# Yost tab Heads up



## Unk Bond (Aug 1, 2004)

Hello All
Guys bought my Yost tab from Lancaster .Told him I wanted a large. He didn't know what I was talking about. Finely I drove it home. I wanted a Yost Large tab.
He then sold me a Small for a large.  Just found out. Thought it felt Small. 
Guys there's not much difference Between a Small and Large 

The Small has 26 hash marks. Where as the Large has 28
How I found out. I was counting Matt's hash marks on his tab on Trad Talk thread. Then I was counting the hash marks for Demmer slit tab.

They didn't match with Matt's hash marks. Then I checked my Yost tab hash marks. They were the same as Matt's .
In a post to Demmer . I ask him what size tab he had. He said he had a large and Matt had a small.

. So do check your tab when you buy one. Even if the packet says Large. [ Later


----------



## olddogrib (Apr 4, 2014)

Unk, sent you a PM.


----------



## GBUSA (Jun 6, 2013)

My large will be here on Monday, I'll be sure to see what size it is as I'm checking the fit.

- - - - -

- _Exercise description_: Please continue the Yost tab thread from the point where it stops. The material after the Yost tab thread stands apart from it.

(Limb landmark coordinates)
- - - - -

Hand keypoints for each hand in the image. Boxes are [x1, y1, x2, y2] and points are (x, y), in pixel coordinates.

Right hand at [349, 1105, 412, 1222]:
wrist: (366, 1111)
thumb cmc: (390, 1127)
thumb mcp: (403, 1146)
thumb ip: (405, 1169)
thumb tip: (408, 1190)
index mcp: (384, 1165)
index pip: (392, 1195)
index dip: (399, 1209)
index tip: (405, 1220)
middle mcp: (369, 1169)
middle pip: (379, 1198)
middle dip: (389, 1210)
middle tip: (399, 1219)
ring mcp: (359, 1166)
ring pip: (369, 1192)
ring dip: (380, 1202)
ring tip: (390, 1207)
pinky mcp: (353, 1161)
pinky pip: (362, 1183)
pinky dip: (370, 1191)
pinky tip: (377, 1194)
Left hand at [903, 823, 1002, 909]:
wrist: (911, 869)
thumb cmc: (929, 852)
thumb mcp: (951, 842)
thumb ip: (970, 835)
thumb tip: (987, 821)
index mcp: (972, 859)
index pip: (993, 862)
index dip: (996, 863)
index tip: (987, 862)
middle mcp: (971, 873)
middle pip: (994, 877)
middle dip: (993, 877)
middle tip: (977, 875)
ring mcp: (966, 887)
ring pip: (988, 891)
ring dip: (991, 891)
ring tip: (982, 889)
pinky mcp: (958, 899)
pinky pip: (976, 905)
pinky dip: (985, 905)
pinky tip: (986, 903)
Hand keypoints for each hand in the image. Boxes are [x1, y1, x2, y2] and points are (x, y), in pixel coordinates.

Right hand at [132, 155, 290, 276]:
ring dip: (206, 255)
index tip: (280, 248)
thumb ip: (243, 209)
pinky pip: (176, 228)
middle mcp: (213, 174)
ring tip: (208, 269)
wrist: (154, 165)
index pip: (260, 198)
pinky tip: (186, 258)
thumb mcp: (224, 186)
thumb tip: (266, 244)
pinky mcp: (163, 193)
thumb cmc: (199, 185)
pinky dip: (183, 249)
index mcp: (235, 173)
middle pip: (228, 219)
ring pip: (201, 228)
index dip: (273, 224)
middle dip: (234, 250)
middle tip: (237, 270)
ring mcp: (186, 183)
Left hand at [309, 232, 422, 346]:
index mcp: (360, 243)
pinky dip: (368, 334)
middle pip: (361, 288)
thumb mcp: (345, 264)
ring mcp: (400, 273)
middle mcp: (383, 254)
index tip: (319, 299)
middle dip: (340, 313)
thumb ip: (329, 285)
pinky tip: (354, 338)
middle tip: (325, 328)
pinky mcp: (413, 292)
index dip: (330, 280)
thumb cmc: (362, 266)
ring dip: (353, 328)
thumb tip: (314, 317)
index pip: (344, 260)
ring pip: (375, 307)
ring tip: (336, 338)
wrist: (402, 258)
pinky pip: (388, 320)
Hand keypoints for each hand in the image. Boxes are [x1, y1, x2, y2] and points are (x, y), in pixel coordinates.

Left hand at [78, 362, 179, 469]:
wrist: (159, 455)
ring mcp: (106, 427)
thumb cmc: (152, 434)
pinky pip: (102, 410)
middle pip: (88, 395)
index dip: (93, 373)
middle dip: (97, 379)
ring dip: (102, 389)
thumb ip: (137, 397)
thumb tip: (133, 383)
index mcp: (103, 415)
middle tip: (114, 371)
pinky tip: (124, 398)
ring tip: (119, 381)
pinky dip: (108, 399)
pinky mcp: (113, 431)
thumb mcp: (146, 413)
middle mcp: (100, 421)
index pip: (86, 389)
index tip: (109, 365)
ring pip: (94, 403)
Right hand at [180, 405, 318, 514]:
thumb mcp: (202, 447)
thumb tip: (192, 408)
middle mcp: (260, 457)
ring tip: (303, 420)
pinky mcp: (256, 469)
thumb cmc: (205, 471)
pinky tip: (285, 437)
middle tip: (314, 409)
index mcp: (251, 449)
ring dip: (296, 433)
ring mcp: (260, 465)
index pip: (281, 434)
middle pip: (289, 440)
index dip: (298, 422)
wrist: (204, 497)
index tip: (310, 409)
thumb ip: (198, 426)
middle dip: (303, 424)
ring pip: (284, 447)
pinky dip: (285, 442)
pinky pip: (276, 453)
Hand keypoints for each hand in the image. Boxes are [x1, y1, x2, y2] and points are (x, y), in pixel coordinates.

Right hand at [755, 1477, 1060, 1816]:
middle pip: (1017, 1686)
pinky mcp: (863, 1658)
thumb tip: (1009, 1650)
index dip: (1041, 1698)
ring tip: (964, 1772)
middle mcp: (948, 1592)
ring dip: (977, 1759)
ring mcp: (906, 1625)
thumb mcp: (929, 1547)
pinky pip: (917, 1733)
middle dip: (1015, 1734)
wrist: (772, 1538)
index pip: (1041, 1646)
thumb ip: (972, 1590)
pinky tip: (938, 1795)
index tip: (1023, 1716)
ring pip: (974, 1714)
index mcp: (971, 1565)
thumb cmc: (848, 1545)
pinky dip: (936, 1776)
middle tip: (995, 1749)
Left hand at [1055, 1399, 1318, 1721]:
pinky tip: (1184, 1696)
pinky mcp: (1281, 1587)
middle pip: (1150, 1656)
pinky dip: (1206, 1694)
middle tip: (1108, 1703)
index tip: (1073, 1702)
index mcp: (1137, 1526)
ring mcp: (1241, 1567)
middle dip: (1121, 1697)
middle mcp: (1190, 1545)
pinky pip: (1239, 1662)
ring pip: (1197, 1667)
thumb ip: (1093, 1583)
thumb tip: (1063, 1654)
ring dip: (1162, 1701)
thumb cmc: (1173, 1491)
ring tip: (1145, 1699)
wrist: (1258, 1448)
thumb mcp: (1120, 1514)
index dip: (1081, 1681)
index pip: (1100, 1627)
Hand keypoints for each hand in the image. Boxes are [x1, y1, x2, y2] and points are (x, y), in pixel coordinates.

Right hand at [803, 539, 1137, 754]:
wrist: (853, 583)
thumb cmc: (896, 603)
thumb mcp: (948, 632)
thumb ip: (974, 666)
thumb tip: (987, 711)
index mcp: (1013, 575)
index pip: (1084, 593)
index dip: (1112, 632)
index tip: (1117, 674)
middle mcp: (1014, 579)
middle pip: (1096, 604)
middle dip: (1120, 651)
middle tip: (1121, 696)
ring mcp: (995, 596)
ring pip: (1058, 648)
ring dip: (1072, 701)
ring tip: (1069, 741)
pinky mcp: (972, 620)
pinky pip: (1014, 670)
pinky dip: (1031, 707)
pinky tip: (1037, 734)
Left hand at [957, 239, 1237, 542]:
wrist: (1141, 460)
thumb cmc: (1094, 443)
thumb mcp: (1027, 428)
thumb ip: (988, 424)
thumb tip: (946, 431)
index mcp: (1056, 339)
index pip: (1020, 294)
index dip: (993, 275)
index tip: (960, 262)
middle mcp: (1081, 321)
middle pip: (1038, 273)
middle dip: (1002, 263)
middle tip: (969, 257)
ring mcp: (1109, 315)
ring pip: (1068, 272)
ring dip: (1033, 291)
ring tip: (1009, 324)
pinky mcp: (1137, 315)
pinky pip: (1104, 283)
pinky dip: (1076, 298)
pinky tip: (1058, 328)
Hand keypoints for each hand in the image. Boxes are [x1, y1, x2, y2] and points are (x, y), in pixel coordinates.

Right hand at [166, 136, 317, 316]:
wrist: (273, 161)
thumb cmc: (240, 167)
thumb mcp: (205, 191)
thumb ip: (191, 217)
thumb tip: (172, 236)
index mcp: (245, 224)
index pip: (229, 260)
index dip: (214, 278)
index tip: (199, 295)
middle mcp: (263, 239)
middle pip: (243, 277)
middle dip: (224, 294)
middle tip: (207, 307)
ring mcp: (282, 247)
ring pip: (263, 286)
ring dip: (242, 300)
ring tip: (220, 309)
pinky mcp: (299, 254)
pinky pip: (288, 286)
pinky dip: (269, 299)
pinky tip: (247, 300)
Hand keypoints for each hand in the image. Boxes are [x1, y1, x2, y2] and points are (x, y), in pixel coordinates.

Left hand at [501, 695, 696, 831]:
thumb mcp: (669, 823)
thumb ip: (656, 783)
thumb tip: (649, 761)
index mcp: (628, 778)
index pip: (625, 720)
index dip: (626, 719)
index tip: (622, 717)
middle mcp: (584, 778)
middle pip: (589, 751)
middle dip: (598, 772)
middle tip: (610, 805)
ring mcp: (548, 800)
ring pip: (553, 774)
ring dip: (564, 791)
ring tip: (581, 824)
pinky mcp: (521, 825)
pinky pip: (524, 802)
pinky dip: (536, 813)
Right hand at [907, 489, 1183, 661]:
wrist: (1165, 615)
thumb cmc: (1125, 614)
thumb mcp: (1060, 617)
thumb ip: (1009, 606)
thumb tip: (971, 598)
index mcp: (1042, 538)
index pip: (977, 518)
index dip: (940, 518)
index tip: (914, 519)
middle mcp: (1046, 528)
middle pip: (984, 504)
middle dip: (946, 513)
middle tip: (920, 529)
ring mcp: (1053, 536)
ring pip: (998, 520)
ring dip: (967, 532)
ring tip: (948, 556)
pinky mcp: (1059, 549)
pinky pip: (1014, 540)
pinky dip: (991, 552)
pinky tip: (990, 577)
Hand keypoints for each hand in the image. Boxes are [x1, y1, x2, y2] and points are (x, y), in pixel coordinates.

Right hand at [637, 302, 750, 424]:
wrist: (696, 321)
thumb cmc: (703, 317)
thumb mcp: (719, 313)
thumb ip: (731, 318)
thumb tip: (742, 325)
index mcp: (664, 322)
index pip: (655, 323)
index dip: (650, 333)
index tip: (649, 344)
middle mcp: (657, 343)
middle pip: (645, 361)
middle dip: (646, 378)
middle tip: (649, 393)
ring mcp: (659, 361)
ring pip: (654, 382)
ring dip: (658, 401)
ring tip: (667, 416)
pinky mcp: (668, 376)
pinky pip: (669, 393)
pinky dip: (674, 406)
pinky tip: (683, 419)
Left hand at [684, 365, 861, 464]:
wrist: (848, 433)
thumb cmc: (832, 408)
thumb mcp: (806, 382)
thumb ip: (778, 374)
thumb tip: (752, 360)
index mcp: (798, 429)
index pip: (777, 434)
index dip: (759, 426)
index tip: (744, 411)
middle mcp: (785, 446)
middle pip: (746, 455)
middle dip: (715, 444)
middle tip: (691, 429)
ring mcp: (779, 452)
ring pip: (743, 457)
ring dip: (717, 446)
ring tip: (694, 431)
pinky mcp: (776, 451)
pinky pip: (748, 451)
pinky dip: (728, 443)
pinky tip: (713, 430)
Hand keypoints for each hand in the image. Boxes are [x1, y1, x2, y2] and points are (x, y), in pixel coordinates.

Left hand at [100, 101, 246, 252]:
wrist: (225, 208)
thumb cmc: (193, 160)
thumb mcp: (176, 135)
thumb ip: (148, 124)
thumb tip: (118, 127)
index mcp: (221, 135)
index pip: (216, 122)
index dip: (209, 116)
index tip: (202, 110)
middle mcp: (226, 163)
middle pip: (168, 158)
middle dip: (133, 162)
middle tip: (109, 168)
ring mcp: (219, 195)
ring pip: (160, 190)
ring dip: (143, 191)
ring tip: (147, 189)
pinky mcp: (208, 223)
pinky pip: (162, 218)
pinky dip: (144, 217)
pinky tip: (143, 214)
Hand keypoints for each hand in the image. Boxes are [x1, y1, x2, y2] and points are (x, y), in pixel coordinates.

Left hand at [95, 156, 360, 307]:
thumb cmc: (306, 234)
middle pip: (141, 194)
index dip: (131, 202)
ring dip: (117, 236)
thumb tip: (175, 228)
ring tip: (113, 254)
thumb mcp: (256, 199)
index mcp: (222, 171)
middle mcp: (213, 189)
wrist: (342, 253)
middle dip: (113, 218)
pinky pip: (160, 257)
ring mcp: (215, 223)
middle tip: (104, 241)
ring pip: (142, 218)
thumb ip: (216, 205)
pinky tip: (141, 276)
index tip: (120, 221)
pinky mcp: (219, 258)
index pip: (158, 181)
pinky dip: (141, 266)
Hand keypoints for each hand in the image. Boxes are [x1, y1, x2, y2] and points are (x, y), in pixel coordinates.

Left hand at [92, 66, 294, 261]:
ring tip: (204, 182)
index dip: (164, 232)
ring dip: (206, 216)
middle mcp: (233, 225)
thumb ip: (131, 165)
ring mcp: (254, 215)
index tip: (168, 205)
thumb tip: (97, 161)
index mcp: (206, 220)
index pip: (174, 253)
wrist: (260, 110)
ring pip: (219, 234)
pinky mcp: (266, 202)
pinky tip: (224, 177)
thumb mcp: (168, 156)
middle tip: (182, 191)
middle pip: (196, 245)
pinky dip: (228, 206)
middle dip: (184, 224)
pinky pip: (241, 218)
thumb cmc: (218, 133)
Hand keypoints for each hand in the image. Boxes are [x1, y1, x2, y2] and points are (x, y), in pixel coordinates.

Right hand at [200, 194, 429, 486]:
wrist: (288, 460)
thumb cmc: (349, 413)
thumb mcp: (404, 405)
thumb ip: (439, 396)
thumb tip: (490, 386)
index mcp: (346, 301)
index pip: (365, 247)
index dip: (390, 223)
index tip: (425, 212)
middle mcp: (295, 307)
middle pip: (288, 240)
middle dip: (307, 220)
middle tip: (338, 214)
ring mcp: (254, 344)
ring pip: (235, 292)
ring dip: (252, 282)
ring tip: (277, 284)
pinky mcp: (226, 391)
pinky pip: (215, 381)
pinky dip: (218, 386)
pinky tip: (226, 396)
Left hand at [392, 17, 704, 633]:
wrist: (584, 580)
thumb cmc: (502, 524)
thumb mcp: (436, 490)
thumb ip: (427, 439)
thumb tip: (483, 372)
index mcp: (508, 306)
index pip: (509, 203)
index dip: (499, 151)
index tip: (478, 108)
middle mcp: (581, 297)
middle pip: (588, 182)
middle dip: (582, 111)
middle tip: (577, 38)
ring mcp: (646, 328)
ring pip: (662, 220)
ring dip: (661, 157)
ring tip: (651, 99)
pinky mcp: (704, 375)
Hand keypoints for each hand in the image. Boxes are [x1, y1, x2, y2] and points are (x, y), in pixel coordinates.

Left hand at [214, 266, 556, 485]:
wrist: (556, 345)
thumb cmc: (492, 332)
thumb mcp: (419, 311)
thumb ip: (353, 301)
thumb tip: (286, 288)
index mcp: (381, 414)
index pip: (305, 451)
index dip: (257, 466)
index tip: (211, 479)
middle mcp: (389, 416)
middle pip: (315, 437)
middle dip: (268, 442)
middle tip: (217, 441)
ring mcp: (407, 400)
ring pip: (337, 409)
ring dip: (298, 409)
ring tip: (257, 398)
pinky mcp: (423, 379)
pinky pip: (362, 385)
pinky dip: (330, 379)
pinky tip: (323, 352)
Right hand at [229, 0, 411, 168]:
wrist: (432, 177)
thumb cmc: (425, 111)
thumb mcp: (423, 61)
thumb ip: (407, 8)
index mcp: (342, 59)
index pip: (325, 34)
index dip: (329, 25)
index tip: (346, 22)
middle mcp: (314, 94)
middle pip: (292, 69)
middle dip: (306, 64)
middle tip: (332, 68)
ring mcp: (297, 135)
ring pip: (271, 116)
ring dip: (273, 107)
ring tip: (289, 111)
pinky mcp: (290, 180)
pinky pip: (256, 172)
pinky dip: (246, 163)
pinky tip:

- - - - -

- _Exercise result_:
Sent from my iPad using Tapatalk


----------



## Unk Bond (Aug 1, 2004)

GBUSA said:


> My large will be here on Monday, I'll be sure to see what size it is as I'm checking the fit.
> 
> 
> Sent from my iPad using Tapatalk


=============
Hello GBUSA
Sounds good and do count them before believing the packet.
To make it even easier to count. And I do know after a few counting times. With my big old fingers. :grin:
Count the big hash marks.
Small = 13 big hash marks = 26
Large = 14 big hash marks=28
[ Later


----------



## GBUSA (Jun 6, 2013)

Will do Unk, thanks


Sent from my iPad using Tapatalk


----------



## bark-eater (Dec 18, 2013)

Welllll... I have a 26 hash mark tab labeled large. I would rather have the slightly larger 28 hash mark tab that is shown in the pictures, but Yosts Web page puts the standard size as 2.7 inches tall, which is what my "26" measures at.

https://www.yostarcheryproducts.com/faq-1

"Frequently asked questions
What sizes are available?
Currently we only have a standard size available, 2.7"Tall x 3.25"Wide. The tab fits most people who range between 5'7" to 6'3" in height. A smaller size is currently in the design process, and will be rolled out in the near future. Please check back!"


----------



## Unk Bond (Aug 1, 2004)

bark-eater said:


> Welllll... I have a 26 hash mark tab labeled large. I would rather have the slightly larger 28 hash mark tab that is shown in the pictures, but Yosts Web page puts the standard size as 2.7 inches tall, which is what my "26" measures at.
> 
> https://www.yostarcheryproducts.com/faq-1
> 
> ...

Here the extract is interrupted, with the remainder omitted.